Examples of direct and contrastive explanations. See discussion in Sect. 4 for more details (Color figure online)

The atoms forming our explanations are selected by taking those with larger encoding values (i.e., those that are more “important” in the representation).

In Fig. 1 we show the proposed explanation from different inputs. The explanations are expressed in terms of two different set of atoms which in Sect. 3.3 we computed using \(h_{c*}\) and \(h_{\overline{c}}\): the first one is the set of atoms which mostly contribute (in terms of weights) to the outcome of the Oracle, the second one the set of atoms which mostly contribute to a given constrastive outcome. For clarity, we chose the first five.

We can see that the atoms selected by \(h_{c*}\) provide elements which can be considered discriminative for the selected outcome, for example in Fig. 1a (red) EM selects many components which represent a diagonal line, showing that it is probably one of the main feature selected by the classifier to make its choice. In the second column (blue) we chose a contrast class (a “3”) and we ask to the algorithm to make an explanation.
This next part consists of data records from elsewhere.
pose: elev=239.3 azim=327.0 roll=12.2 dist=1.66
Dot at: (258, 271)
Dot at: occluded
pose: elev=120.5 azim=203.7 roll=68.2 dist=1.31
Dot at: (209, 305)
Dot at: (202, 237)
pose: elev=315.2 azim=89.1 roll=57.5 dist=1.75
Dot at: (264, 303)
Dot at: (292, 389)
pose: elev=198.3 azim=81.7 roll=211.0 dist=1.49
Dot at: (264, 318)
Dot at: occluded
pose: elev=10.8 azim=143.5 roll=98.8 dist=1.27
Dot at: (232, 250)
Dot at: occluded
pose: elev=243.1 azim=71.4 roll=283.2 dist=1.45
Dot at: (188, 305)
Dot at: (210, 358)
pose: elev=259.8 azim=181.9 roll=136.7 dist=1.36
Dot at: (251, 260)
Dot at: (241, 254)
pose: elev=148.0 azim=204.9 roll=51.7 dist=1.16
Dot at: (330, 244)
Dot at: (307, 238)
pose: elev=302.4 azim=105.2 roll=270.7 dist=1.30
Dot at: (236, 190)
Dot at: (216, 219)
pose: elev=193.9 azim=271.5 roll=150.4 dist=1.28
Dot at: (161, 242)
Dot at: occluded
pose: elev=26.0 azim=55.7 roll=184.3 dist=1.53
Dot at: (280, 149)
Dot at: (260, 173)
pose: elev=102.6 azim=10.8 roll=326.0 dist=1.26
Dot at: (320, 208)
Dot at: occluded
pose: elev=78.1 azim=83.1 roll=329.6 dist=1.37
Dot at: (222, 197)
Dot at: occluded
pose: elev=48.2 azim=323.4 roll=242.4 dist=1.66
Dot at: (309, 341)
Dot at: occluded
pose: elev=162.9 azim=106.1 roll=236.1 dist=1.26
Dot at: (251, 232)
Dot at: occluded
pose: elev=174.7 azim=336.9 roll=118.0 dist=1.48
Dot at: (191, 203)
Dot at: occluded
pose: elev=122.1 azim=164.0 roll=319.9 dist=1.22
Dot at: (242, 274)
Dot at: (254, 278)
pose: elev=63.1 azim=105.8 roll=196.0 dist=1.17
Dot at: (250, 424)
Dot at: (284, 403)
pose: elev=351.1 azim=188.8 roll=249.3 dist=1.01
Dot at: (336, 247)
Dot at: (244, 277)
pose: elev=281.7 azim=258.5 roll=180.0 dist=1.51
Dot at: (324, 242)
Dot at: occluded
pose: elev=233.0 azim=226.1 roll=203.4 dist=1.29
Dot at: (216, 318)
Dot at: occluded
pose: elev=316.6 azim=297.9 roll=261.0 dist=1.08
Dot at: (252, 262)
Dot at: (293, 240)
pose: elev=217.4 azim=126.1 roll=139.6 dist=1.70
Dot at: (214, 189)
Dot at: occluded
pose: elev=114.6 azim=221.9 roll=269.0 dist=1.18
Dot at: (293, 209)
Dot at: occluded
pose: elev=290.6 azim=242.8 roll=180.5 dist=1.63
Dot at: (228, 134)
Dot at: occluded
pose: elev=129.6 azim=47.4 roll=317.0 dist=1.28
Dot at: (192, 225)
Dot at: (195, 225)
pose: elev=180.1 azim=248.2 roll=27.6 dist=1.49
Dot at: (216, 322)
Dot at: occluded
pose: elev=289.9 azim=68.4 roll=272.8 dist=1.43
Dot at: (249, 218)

We can see that the selected components which are mostly different and varied, showing that the given image, to be classified as a “3”, should have also other characteristics, as the central horizontal line.

Similar considerations can be made for the example shown in Fig. 1b, where the choice of a “five” can be motivated by the presence of the showed components (red), while in the blue column, we can notice the total absence of component on the left side, suggesting that the absence of a “left side” on the input image can be an explanation of why the given input has not been classified as a “3”. in other terms, the input, to be classified as a “3”, should have the visual components on the right side not relevant in terms of weights. In Fig. 1c the given input is correctly classified by the presence of the red component with high weights. The presence of the central line can be considered as the main discriminative feature between the outcome “H” and “c” (which is absent in the blue column). Similar considerations can be made for the input in Fig. 1d.

5 Conclusions

We proposed a model-agnostic framework to explain the answers given by classification systems. To achieve this objective, we started by defining a general explanation framework based on three entities: an Oracle (providing the answers to explain), an Interrogator (posing explanation requests) and a Mediator (helping Interrogator to interpret the Oracle’s decisions). We propose a Mediator using known and established techniques of sparse dictionary learning, together with Interpretability ML techniques, to give a humanly interpretable explanation of a classification system outcomes. The proposed mediator can give explanation both in traditional and contrastive terms, since “why not?” questions are particularly relevant, from an ethical and legal viewpoint, to address user complaints about purported misclassifications and corresponding user requests to be classified otherwise. We tried our proposed approach by using an NMF-based scheme as sparse dictionary learning technique. However, we expect that any other technique that meets the requirements outlined in Sect. 3 may be successfully used to instantiate the proposed framework. The results of the experiments that we carried out are encouraging, insofar as the explanations provided seem to be qualitatively significant. Nevertheless, more experiments are necessary to probe the general interest of our approach to explanation. We plan to perform both a quantitative assessment, to evaluate explanations by techniques such as those proposed in [24], and a subjective quality assessment to test how do humans perceive and interpret explanations of this kind.

The proposed approach does not take so far into account factors such as the internal structure of the dictionary used. Accordingly, the present work can be extended by considering, for example, whether there are atoms that are sufficiently “similar” to each other or whether the presence in the dictionary of atoms which can be expressed as combinations of other atoms may affect the explanations that are arrived at.